4 Comments on "Andy Rooney Rants About eBooks"

  1. Andy has been out of touch with reality for awhile. I have 2 big concerns with ebooks

    1.What happens when the format gets updated? Say they come out with ePub+ which means you have to update all your books to that format. You don’t have to do that with the books on the shelf. Will an ebook on a kindle/nook/ipad/whatever be able to read 100 years from now?

    2.You have to be diligent about backing up your books. If you have 2,000 books on your kindle and it dies, you better be able to either re-download them (which you can) or retrieve them from somewhere.

  2. The experience of reading an e-book is different from reading a physical book.

    When I was a kid, I used to have a habit of tearing a small triangle out of the lower corner of the right page, sort of marking my territory. I didn’t do it on every page…just once in a while. I expect the librarian hated me.

    Needless to say, I stopped that as I got older. I don’t do near as much reading now as I did when I was a kid growing up with no television set and books were my only escape. I read Shakespeare’s plays from my mother’s college text books when I was in the sixth grade or so.

    I have a Zune with several thousand songs on it. I like to put it on shuffle so there’s an element of randomness, though the songs are all what I’ve selected. The same doesn’t carry over to books. We consume songs in 3-4 minutes each, but we don’t consume books that fast. I don’t need access to a whole library of books at all times (unless I’m doing research). I would have to read a complete book every week for 67 YEARS to read 3500 books.

    That’s why I’ve only bought a few e-books, and then it’s just been for reading on my PC. I realize I’m in the minority, but I just can’t really see the advantage to buying a special device for reading books electronically when I can already do that on my PC…audiobooks, yes, but not for reading to myself.

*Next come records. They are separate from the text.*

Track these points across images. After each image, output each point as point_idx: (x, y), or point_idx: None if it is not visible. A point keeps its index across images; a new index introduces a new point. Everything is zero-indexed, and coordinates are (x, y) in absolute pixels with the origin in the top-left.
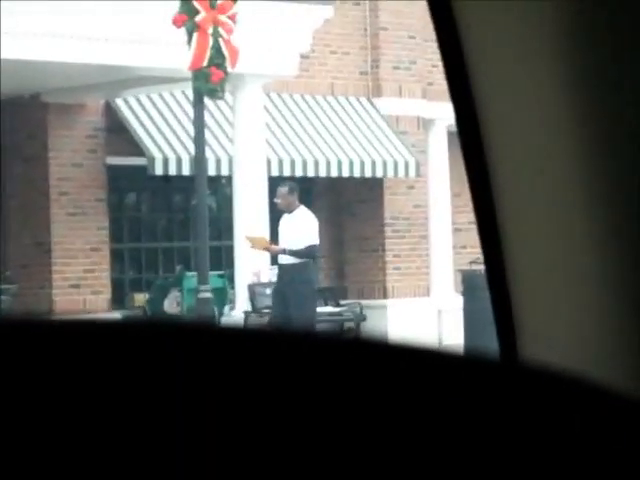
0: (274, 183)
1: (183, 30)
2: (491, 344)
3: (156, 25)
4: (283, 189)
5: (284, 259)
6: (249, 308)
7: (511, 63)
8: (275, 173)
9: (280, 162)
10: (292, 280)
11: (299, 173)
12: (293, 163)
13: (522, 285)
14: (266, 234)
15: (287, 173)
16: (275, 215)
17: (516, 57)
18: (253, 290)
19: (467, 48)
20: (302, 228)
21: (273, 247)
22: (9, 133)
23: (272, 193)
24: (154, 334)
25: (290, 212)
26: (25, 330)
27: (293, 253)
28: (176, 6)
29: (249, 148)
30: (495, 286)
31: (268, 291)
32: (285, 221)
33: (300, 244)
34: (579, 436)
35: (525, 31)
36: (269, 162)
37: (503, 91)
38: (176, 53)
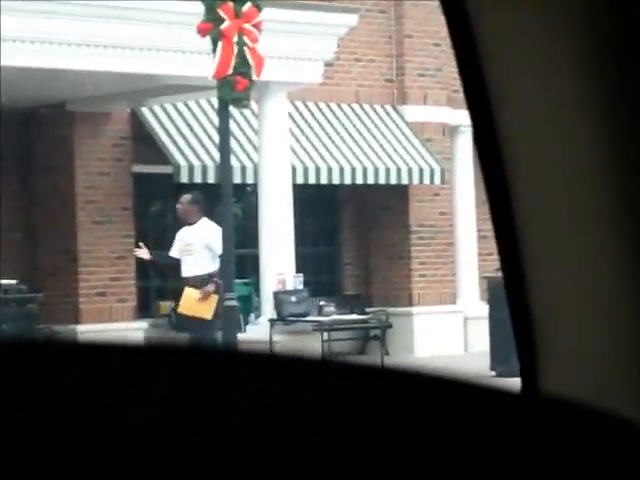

  3. GD Quickie: Andy Rooney Rants About eBooks #GearDiary

  4. dbmurray: it looks to me as if you have not used an ereader like the Kindle. You do ebook reading on a PC and that is very different, as the device is bigger and heavier and has a backlit screen. Nor is it a matter of carrying around 1000’s of books which neither I nor anyone I know with an ereader does (people claim to do this but to me it’s just silly). It’s that reading on an ereader is convenient, as it is portable and compact, and it allows me to add on an easily accessible dictionary (even for foreign languages, if I am reading in, say, French or Russian). And because it is maneuverable I am not locked into awkward positions as I would be in front of a PC. BTW, do you read in bed on your PC?